Bella tersenyum, namun air mata yang menggenang di sudut matanya memantulkan cahaya lampu kendaraan, membuat Adi salah tingkah. Ia pikir ia telah salah bicara. 

“Bel?” 

“Hahaha…” Bella tertawa pelan. “Aku juga, Di. Terima kasih.” Bella menatap Adi. “Aku selalu berpikir bahwa hidupku menyedihkan. Apalagi akhir-akhir ini, aku merasa hidupku melelahkan sekali. Setelah bertahun-tahun harus melunasi utang yang sebenarnya bukan tanggung jawabku, sekarang aku harus menghidupi diriku sendiri. Aku sering membanding-bandingkan diriku dengan orang-orang yang sekolahnya tinggi, yang pekerjaannya bagus. Aku merasa gagal. Beberapa kali aku mengutuk hidupku, bahkan menyalahkan Tuhan. Tapi kamu, Di… Kamu tiba-tiba muncul dan cerita bahwa kamu berusaha sangat keras untuk ngomong terima kasih ke aku. Terima kasih untuk kejadian yang bahkan ngga begitu aku ingat.” 

“…” Adi tahu Bella belum selesai bicara. 

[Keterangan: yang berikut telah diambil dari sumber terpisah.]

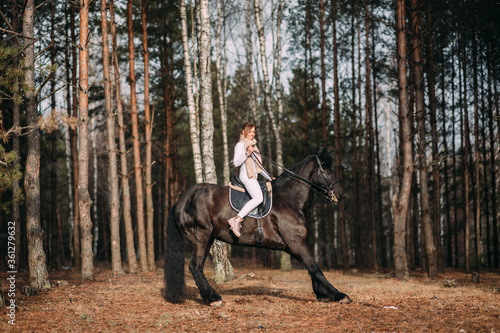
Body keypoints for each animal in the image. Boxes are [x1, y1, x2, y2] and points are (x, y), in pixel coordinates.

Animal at [164, 149, 352, 304]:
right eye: (327, 170)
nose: (340, 193)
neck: (288, 198)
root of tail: (183, 199)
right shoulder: (296, 242)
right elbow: (314, 266)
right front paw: (338, 295)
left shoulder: (295, 245)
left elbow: (311, 268)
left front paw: (323, 294)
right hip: (200, 238)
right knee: (195, 266)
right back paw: (213, 298)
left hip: (208, 239)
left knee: (198, 267)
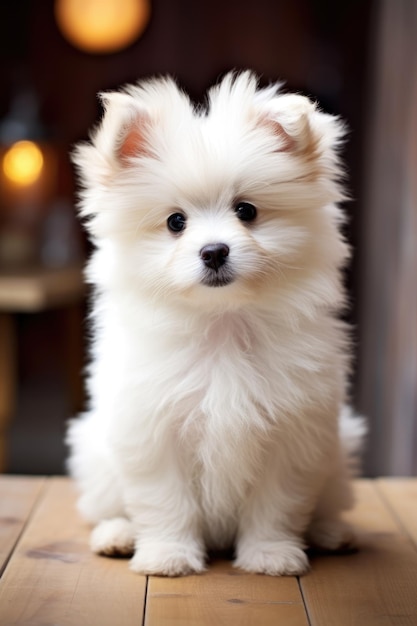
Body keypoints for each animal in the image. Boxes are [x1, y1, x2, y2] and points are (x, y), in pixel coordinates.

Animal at [66, 72, 364, 576]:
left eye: (246, 211)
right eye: (175, 222)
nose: (214, 251)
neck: (223, 322)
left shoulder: (294, 432)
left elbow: (278, 502)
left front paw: (270, 554)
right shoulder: (153, 430)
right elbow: (164, 500)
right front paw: (167, 555)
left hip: (337, 453)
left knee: (326, 502)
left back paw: (330, 533)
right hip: (96, 455)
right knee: (105, 507)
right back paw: (118, 535)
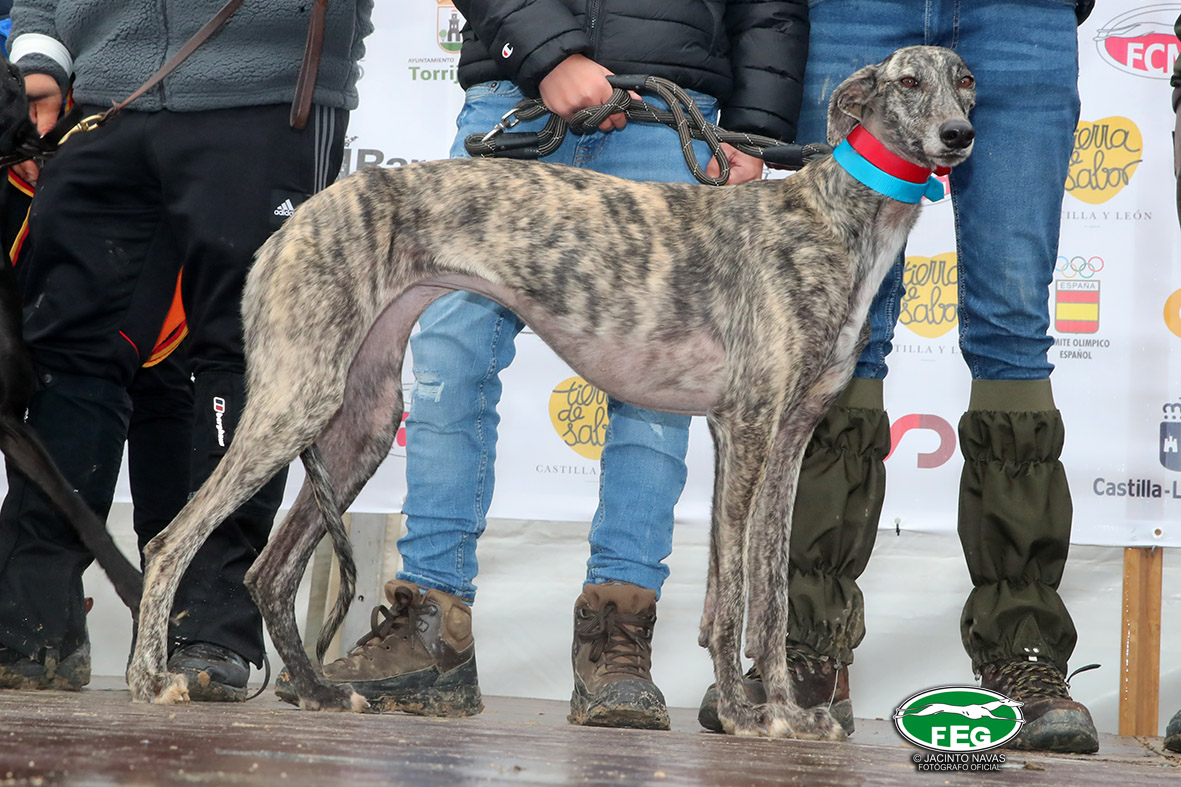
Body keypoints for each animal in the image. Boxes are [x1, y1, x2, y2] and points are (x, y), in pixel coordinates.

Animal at [128, 45, 975, 738]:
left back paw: (317, 690)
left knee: (268, 570)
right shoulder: (746, 427)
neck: (829, 218)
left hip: (360, 420)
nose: (958, 136)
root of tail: (300, 214)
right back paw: (149, 676)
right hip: (296, 398)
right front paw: (742, 711)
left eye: (965, 81)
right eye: (908, 82)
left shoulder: (789, 437)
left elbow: (765, 593)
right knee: (171, 539)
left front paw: (788, 713)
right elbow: (734, 594)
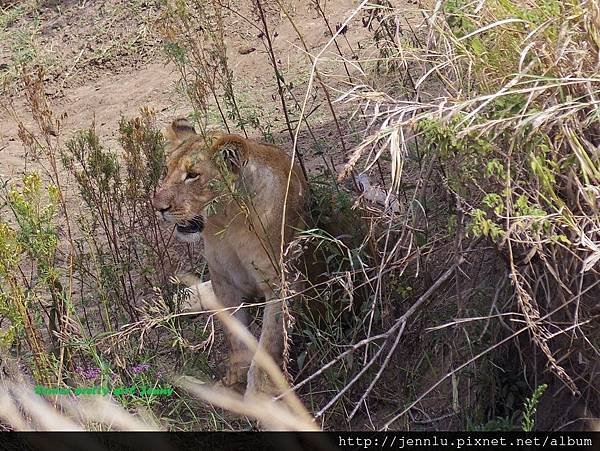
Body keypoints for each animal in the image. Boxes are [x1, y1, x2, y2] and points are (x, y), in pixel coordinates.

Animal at [152, 118, 308, 398]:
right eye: (166, 171)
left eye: (192, 175)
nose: (157, 207)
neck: (227, 222)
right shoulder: (223, 281)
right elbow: (237, 338)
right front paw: (234, 382)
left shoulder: (282, 282)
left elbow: (269, 344)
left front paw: (258, 396)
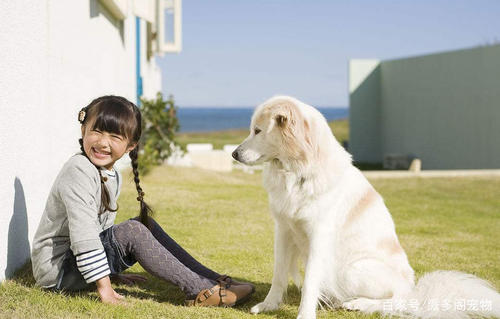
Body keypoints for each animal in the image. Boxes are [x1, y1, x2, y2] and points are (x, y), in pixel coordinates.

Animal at [232, 96, 500, 319]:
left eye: (257, 131)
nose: (234, 154)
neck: (297, 174)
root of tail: (415, 290)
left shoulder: (319, 236)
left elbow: (310, 282)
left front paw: (305, 315)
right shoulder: (284, 229)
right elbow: (278, 274)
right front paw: (268, 306)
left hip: (352, 270)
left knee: (400, 300)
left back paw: (359, 303)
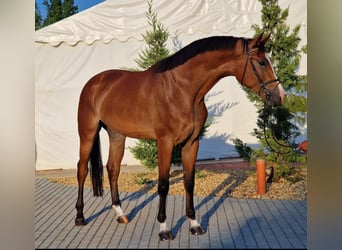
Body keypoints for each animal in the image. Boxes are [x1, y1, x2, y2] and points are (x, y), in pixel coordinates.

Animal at [75, 33, 286, 240]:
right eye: (262, 63)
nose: (280, 97)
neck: (181, 90)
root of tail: (94, 82)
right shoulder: (165, 142)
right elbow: (163, 185)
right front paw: (164, 229)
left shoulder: (191, 143)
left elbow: (189, 182)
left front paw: (194, 224)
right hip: (87, 134)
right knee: (82, 170)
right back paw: (80, 217)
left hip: (117, 135)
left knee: (113, 169)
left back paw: (120, 214)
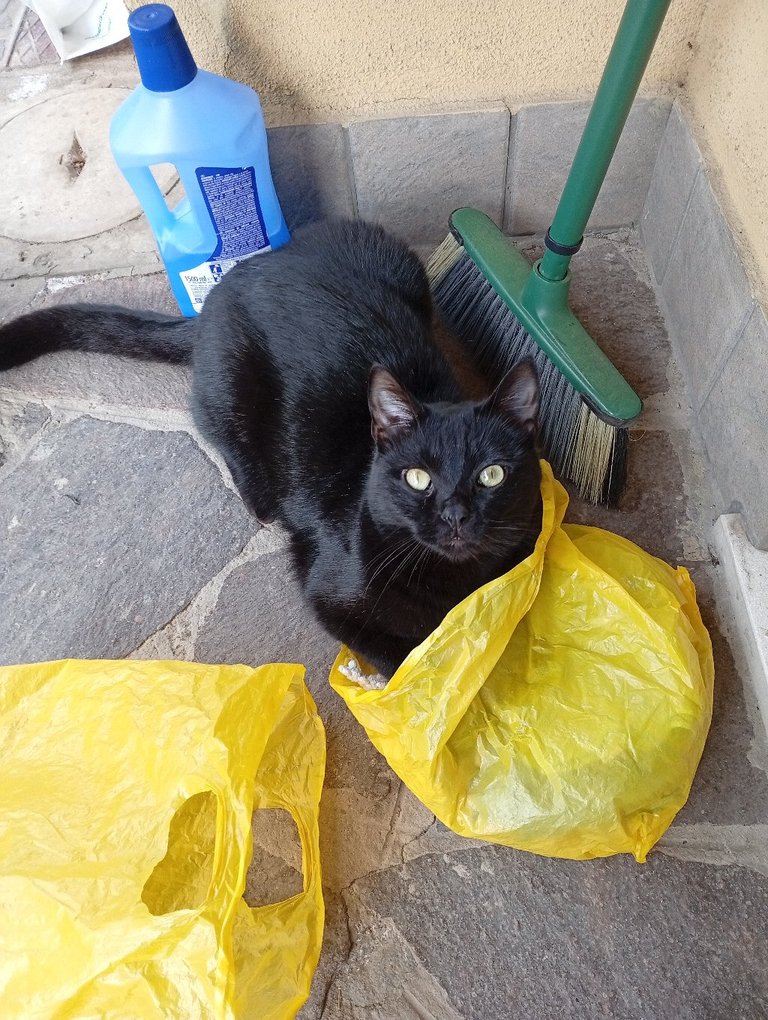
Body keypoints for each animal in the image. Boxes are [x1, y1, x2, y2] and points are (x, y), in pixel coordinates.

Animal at [0, 219, 542, 678]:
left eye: (492, 475)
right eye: (418, 478)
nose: (455, 515)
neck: (454, 584)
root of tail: (232, 282)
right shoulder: (329, 596)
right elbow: (401, 659)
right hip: (229, 389)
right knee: (217, 430)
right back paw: (260, 497)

“Aku sadar, aku udah terlalu sombong ya, Di? Sombong sama Tuhan, sombong sama orang-orang yang hidupnya lebih sulit dari aku. Terima kasih ya, Di. Kamu mengingatkan aku, bahwa setiap orang punya kesulitannya masing-masing. Dan kenyataan bahwa kita masih berusaha menghadapi kesulitan itu adalah bukti bahwa kita memiliki kemampuan. Kenyataan bahwa kamu masih mengingatku dan masih menganggapku sebagai teman. Itu hal yang harus selalu disyukuri. Ya kan, Di?” 

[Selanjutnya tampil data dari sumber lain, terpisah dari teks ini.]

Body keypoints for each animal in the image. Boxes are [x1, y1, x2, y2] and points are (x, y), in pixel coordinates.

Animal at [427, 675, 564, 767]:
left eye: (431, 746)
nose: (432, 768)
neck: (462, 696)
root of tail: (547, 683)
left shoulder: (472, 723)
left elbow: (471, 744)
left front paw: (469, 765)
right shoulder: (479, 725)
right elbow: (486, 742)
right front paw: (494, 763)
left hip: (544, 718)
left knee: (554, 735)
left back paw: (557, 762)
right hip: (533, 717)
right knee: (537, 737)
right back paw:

Adi mengangguk. Ia menatap Bella, lalu menengadahkan kepalanya memandang langit Jakarta yang gelap tak menampakkan bintang barang satu saja. Terima kasih. Adi bicara dalam hati entah pada siapa. Ia hanya ingin bersyukur bahwa gangguan kecemasan yang dialaminya telah membawanya dalam sebuah perjalanan yang mempertemukannya pada teman masa kecil, Bella, yang sangat ingin ditemuinya sejak lama. Sebuah perjalanannya yang pada akhirnya membawanya dalam rasa syukur atas hidup yang dimilikinya. Terima kasih.